According to National Geographic, the American Alligator is a rare success story in that not long ago they were an endangered species … and now they’re everywhere, at least here in south Florida. Typically they eat fish, turtles (poor turtle), snakes and small mammals. They average 10-15 feet long, weigh as much as 1000 pounds and live 35-50 years in the wild. But they may attack humans and pets.
The best thing to do if you spot an alligator is don’t get close and leave them alone. The park rangers told us when they’re laying in the road, we should cross slowly behind the tail end of the gator. In the instances where the tail is in the swamp and the gator is laying half across the road with his amazing jaws smiling at us “the better to eat you with my dear” … it’s best to wait and let him meander on his way before trying to pass.

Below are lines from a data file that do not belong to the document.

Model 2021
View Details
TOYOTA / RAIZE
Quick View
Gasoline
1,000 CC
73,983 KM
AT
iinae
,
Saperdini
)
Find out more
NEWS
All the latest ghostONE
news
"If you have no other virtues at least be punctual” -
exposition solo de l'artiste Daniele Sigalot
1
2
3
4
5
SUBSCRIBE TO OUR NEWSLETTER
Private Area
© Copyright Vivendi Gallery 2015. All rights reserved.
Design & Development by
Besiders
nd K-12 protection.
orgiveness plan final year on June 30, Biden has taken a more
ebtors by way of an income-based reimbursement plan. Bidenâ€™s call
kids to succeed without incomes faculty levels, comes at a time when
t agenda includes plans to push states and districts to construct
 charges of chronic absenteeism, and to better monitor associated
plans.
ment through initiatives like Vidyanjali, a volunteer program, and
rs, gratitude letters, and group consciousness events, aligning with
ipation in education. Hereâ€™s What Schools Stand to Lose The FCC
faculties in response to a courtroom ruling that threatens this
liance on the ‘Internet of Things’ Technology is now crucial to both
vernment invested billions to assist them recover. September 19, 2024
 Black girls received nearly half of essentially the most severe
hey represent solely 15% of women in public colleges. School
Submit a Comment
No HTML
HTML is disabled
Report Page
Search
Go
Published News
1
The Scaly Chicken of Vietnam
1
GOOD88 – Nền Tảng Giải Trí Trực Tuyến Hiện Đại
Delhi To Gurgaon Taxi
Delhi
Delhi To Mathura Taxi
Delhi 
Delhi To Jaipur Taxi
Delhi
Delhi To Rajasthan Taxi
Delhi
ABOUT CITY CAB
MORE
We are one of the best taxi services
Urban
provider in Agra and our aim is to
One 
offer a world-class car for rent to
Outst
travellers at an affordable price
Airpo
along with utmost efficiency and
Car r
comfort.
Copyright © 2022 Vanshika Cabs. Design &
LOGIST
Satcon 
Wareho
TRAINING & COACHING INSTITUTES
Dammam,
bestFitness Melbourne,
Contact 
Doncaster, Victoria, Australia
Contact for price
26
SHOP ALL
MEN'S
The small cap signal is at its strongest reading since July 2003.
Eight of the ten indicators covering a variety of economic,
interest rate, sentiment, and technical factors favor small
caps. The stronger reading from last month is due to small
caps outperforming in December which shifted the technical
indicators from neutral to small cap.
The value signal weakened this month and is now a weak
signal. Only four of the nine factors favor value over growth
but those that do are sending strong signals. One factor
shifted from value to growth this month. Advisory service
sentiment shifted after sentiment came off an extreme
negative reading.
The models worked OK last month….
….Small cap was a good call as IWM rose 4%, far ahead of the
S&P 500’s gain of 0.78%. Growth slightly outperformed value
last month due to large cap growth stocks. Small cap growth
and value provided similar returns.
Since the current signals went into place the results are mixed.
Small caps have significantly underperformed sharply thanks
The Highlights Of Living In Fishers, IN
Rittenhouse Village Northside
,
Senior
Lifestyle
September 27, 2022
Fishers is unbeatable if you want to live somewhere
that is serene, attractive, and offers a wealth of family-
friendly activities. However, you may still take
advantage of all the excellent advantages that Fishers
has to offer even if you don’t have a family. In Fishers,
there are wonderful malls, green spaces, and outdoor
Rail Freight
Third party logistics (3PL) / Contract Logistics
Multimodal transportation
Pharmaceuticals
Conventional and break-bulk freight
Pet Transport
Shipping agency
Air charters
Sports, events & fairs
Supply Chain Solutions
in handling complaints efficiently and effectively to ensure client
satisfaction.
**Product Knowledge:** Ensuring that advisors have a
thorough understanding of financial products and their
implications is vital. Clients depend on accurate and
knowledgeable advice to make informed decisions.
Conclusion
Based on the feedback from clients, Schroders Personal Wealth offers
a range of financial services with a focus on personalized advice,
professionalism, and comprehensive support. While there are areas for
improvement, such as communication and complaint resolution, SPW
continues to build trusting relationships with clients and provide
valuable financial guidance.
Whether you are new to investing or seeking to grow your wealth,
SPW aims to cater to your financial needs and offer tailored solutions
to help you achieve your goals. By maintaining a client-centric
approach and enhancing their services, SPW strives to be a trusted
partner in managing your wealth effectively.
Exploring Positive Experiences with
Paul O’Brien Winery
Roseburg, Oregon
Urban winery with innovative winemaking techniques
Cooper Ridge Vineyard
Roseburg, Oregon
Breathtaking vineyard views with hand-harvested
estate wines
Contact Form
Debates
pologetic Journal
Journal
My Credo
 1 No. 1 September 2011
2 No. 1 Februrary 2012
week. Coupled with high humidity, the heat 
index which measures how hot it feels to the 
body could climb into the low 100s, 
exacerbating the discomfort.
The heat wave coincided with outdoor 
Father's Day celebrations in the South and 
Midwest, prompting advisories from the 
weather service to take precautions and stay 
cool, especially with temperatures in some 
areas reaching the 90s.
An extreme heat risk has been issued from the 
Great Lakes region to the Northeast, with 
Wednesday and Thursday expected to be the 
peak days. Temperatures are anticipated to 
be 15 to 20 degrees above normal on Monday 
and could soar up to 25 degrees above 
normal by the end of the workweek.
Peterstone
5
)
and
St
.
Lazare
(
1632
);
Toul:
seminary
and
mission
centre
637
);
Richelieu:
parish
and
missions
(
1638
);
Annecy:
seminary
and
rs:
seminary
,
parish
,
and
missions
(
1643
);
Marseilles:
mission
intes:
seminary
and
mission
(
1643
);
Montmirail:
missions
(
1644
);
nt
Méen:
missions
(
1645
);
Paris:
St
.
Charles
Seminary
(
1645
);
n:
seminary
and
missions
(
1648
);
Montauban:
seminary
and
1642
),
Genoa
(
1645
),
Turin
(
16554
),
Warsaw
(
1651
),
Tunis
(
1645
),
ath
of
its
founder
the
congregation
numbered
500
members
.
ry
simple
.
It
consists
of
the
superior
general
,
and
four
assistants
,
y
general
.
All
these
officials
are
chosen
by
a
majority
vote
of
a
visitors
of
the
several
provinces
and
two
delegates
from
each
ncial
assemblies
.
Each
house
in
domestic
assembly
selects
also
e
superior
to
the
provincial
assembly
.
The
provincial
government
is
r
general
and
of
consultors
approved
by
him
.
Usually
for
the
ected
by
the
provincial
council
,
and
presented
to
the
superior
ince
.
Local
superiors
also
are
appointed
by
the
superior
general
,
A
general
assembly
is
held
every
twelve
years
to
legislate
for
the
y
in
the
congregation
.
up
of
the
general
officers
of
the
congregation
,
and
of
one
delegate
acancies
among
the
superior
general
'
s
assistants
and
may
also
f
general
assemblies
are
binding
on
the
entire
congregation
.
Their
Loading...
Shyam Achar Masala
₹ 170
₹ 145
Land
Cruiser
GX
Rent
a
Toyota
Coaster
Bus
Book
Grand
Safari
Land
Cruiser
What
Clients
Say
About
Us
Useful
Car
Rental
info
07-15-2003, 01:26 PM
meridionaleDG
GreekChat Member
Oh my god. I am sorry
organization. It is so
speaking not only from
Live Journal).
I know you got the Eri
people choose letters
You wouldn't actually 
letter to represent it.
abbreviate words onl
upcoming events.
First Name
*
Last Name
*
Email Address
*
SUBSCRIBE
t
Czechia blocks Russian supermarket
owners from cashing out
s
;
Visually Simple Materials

And never never never be like me and try to get a close photo of an alligator – use a LONG lens instead! 🙂 Of course, in my defense, I was trying to take a photo of the pretty turtle when the gator lunged unseen out of the water and claimed the turtle for dinner. The rest of these photos used a long lens.
Despite lots of time spent in the 10,000 Islands/Everglades National Park waters, we have never seen an alligator while out in our dinghy or even sv Winterlude, except at Manatee Lagoon at Cayo Costa State Park, a barrier island north of Sanibel and Captiva. That doesn’t count the alligator that swims around the boats in the marina infrequently.